Corruption, rémunération des patrons… : ce que contient la loi Sapin 2

Les députés ont adopté ce mardi en première lecture le vaste projet de loi sur la transparence de la vie économique, la lutte contre la corruption et la modernisation de la vie économique.

L’Assemblée a approuvé à une large majorité ce mardi le vaste projet de loi Sapin 2 sur la transparence de la vie économique, la lutte contre la corruption et la modernisation de la vie économique en première lecture. Le texte a recueilli 304 voix pour, 200 contre et 44 abstentions. La majorité de gauche a voté pour, le Front de gauche et l’UDI se sont abstenus, tandis que Les Républicains ont voté contre. Le texte va désormais être débattu au Sénat.

Tour d’horizon des principales mesures de ce vaste projet de loi :

Rémunérations des patrons  :

– Les assemblées générales d’actionnaires devront donner leur feu vert aux rémunérations des dirigeants, sur les « éléments de rémunération d’activité » et « avantages de toute nature liés à l’activité » des présidents, directeurs généraux ou directeurs généraux délégués.

Transparence des entreprises :

– Obligation de reporting financier public par pays (nombre de salariés, chiffre d’affaires, impôts sur les bénéfices, etc.) pour les multinationales, sous certaines conditions. Celle-ci n’entrera en vigueur qu’après l’adoption d’une directive européenne similaire, attendue d’ici fin 2017.

Lutte contre la corruption :

– Pour faciliter la poursuite d’entreprises en cas de corruption transnationale, le texte crée une infraction : « trafic d’influence d’agent public étranger ». Le procureur pourra, « tant que l’action publique n’a pas été mise en mouvement », proposer à une personne morale mise en cause de conclure « une convention judiciaire d’intérêt public » imposant notamment le versement d’une amende. Elle ne devra pas dépasser « 30% du chiffre d’affaires moyen annuel » des trois dernières années.

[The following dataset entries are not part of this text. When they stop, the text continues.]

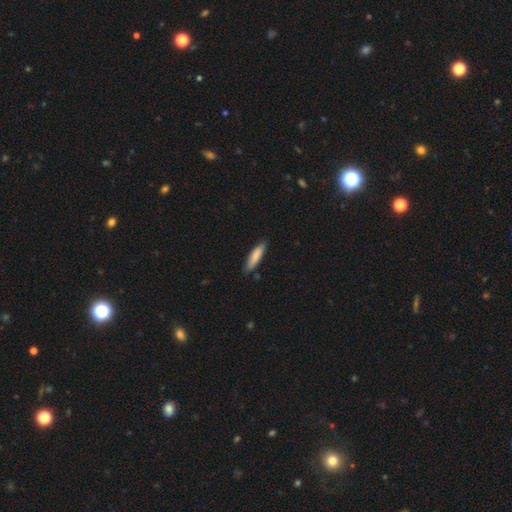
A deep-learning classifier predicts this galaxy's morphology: Smooth or featured?
  - smooth: 82% *
  - featured or disk: 12%
  - star or artifact: 6%
How rounded?
  - cigar-shaped: 75% *
  - in between: 23%
  - round: 1%
Merging?
  - none: 82% *
  - minor disturbance: 14%
  - major disturbance: 2%
  - merger: 1%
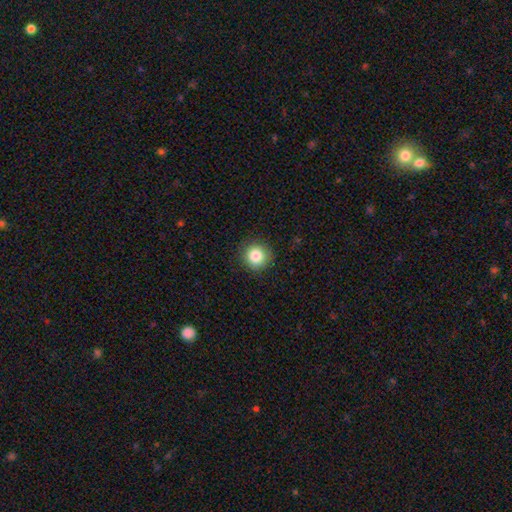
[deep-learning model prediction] Smooth or featured? smooth (84%)
How rounded? round (94%)
Merging? none (89%)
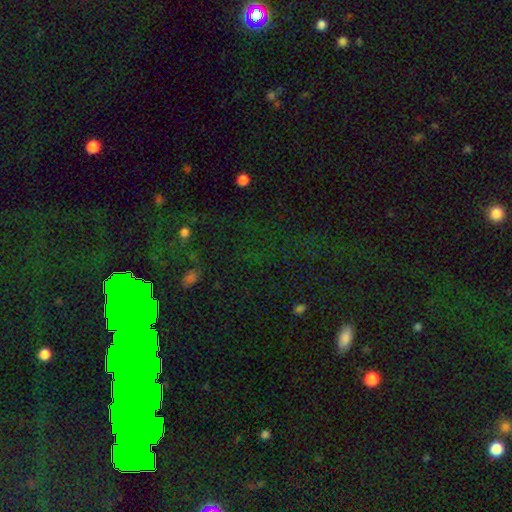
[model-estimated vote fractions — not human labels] Smooth or featured?
  - star or artifact: 60% *
  - smooth: 22%
  - featured or disk: 18%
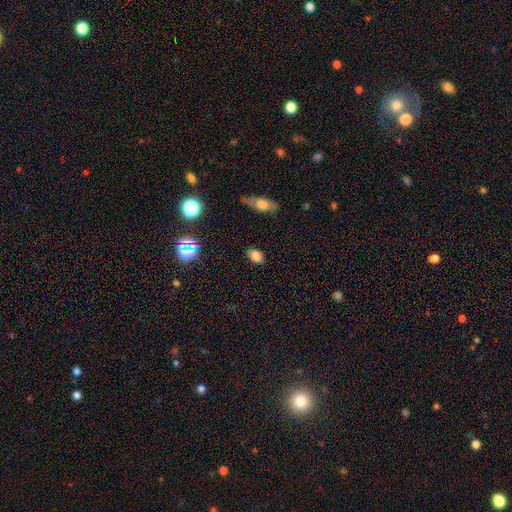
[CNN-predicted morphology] Smooth or featured? smooth (79%)
How rounded? in between (81%)
Merging? none (78%)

– Création d’une « Agence française anticorruption » (AFA) chargée de contrôler la mise en place de programmes anti-corruption dans les entreprises dépassant 500 salariés et au chiffre d’affaires supérieur à 100 millions d’euros.

– Les personnes exerçant une fonction publique, condamnées pour corruption, feront l’objet d’une peine complémentaire d’inéligibilité.

Lanceurs d’alerte :

Le texte pose les jalons d’un statut du lanceur d’alerte, à la protection renforcée. Il est défini comme celui qui « révèle ou témoigne, dans l’intérêt général et de bonne foi, d’un crime ou d’un délit, de manquements graves à la loi ou au règlement, ou de faits présentant des risques ou des préjudices graves pour l’environnement, la santé ou la sécurité publiques ». Le Défenseur des droits interviendra pour les victimes de discriminations, notamment professionnelles.

Les salariés des abattoirs dénonçant des maltraitances sur animaux pourront bénéficier des protections des lanceurs d’alerte.